Katakanlah istri jadi pegawai BRIN dengan gaji 10 juta, kemudian dia ditempatkan di Bandung, karena bidang ilmunya kemungkinan besar dia akan ditempatkan di Bandung. Apakah gaji 10 juta bisa dibuat hidup nyaman di Bandung? Bisa, tentu bisa. Tergantung gaya hidup dan tentu saya juga harus kerja.
Misalkan kemudian kerja di Bandung dan dengan gaji 10 juta, ditambah saya misalkan gajinya 8 juta katakanlah, berapa banyak kami bisa menabung dan waktu dibutuhkan, misalnya demi cita-cita berangkat umrah misalkan berdua? Berapa tahun kira-kira?

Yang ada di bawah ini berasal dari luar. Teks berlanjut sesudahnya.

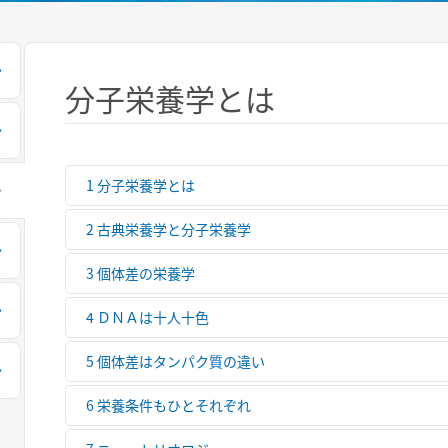
分子栄養学とは
1 分子栄養学とは
2 古典栄養学と分子栄養学
3 個体差の栄養学
4 ＤＮＡは十人十色
5 個体差はタンパク質の違い
6 栄養条件もひとそれぞれ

Kalau gaji istri di Belanda sebagai lulusan S-3? Cukup, InsyaAllah sangat cukup. Bahkan saya sebenarnya tidak perlu kerja pun kami masih bisa hidup dengan cukup.
Tapi tentu, saya sebagai laki-laki nggak mungkin nggak kerja kan? Selain soal harga diri, saya bakal merasa berdosa sekali tidak bisa memberi nafkah keluarga.
Kami bekerja berdua belum genap 4 tahun di Belanda. Alhamdulillah, cita-cita umrah bisa dilaksanakan dalam waktu singkat. Bahkan tidak hanya berdua, semua orang tua kami ajak sekalian bersama anak-anak plus tantenya.
Bonus lainnya, bisa mengajak semua orang tua dan adik-adik keliling Eropa.
Bagaimana kemudian jika kami kerja di Indonesia? Butuh berapa tahun mewujudkan semua itu?
Sampai di sini, bisa dilihat bagaimana perbedaan yang cukup mencolok antara nasib lulusan S3 yang kerja di LN dan di Indonesia, bukan?
Saya nggak sedang maido atau merendahkan, karena faktanya, lulusan-lulusan S-2 dan S-3 memang belum banyak terserap maksimal dengan baik di tanah air. Akhirnya pilihan karirnya pun terbatas, dengan mayoritas menjadi dosen.
Kalau di LN, mayoritas lulusan S-3 justru berkarir di industri, yang tentu reward atau penghargaan berupa gaji sangat baik. Tidak hanya itu, lingkungan kerja yang baik dan sangat ramah keluarga, work-life balance, yang akhirnya memantapkan niat kami untuk membesarkan anak-anak di sini.
Semoga tulisan ini jadi referensi adik-adik atau teman-teman yang memang punya cita-cita kuliah sampai S-3. Bahwa tidak ada ruginya sama sekali kita sekolah atau kuliah setinggi mungkin.
Jika kemudian merasa di dalam negeri kurang mendapat apresiasi, kita bisa mencarinya di tempat lain. Percayalah, memiliki kemampuan dan ilmu yang baik itu berguna sekali.
Kita bisa mandiri dengan kemampuan sendiri, bahkan bisa banyak manfaatnya bagi sekitar. Kita pun tidak perlu pakai orang dalam, apalagi sampai ngrepotin bapak.